Эта проблема характерна не только для филологических, но и для других гуманитарных дисциплин, а потому рассматривается нами как явление для Фуко генетическое, ведь еще структурализм «.претендовал не только на то, чтобы быть „метаязыком" литературы, но и на то, чтобы выступить в роли „метаязыка" лите-
ратуроведения» [Косиков 2012: 290], пытаясь решить самые проблемные вопросы гуманитарных дисциплин. В этом отношении Фуко, затрагивая вопрос субъективизации текстов, говорит не только о процессе создания текста, но и имплицитно подразумевает проблемы исследователя-гуманитария, связанные с поиском позиции, с которой он мог бы менее субъективно и предвзято смотреть на текст. Подобный взгляд во многом очень ценен для любого гуманитарного исследования.
Однако не всегда в исследованиях Фуко категория автора редуцируется и сводится к имени и «функции-автор». Как известно, круг научных интересов Фуко был очень широк, и помимо работ, посвященных языку и живописи, у него есть исследования, посвященные только лишь литературе. Одну из этих работ - «Фантастическая библиотека. Об „Искушении святого Антония" Гюстава Флобера» - мы рассмотрим более подробно.

* [Что сделать 1]:
Определите, согласуется ли каждое из утверждений (a), (b) и (c) с приведенным выше фрагментом о Фуко. Для каждого дайте ответ «да» или «нет» и точно процитируйте решающие слова фрагмента.
(a) У Фуко есть исследования, посвященные только литературе.
(b) Авторы считают эту проблему характерной лишь для филологических дисциплин.
(c) В исследованиях Фуко категория автора всегда сводится к имени и «функции-автор».
* [Что сделать 2]: Переведите на английский язык предложение из фрагмента о Фуко: «Подобный взгляд во многом очень ценен для любого гуманитарного исследования.»
* [Что сделать 3]: Выведите без изменений отрывок фрагмента о Фуко от слов «Эта проблема характерна» до слов «любого гуманитарного исследования.» включительно.

* [Раздел данных]:

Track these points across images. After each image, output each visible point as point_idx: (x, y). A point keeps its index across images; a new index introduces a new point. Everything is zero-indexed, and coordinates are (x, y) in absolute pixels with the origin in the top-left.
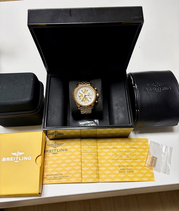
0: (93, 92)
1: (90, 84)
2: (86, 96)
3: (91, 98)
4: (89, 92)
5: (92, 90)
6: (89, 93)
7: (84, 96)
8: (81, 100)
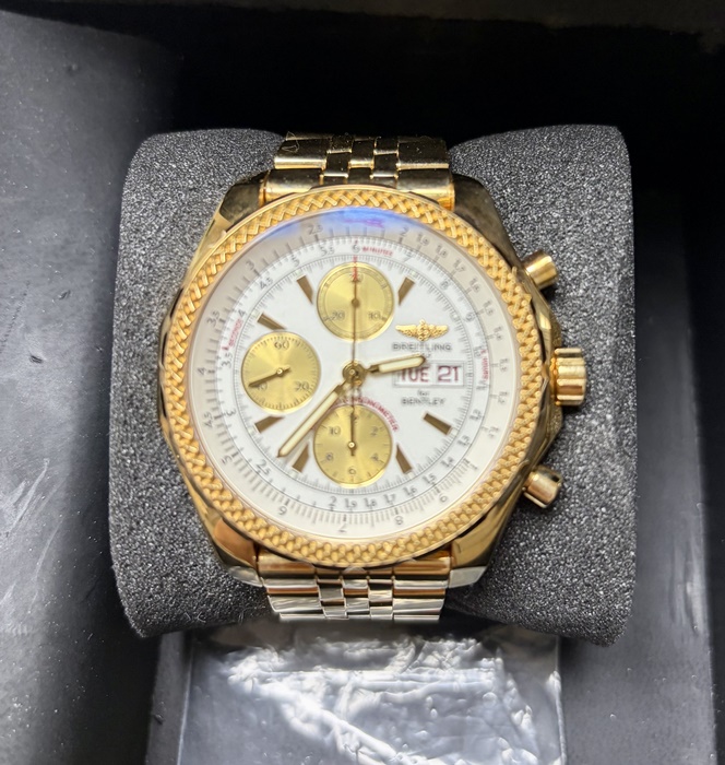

* [Итоговый ответ 1]:
(a) Да: «у него есть исследования, посвященные только лишь литературе».
(b) Нет: «характерна не только для филологических, но и для других гуманитарных дисциплин».
(c) Нет: «не всегда в исследованиях Фуко категория автора редуцируется и сводится к имени и «функции-автор»».

* [Итоговый ответ 2]: Such a view is in many respects very valuable for any study in the humanities.

* [Итоговый ответ 3]:
Эта проблема характерна не только для филологических, но и для других гуманитарных дисциплин, а потому рассматривается нами как явление для Фуко генетическое, ведь еще структурализм «.претендовал не только на то, чтобы быть „метаязыком" литературы, но и на то, чтобы выступить в роли „метаязыка" лите-
ратуроведения» [Косиков 2012: 290], пытаясь решить самые проблемные вопросы гуманитарных дисциплин. В этом отношении Фуко, затрагивая вопрос субъективизации текстов, говорит не только о процессе создания текста, но и имплицитно подразумевает проблемы исследователя-гуманитария, связанные с поиском позиции, с которой он мог бы менее субъективно и предвзято смотреть на текст. Подобный взгляд во многом очень ценен для любого гуманитарного исследования.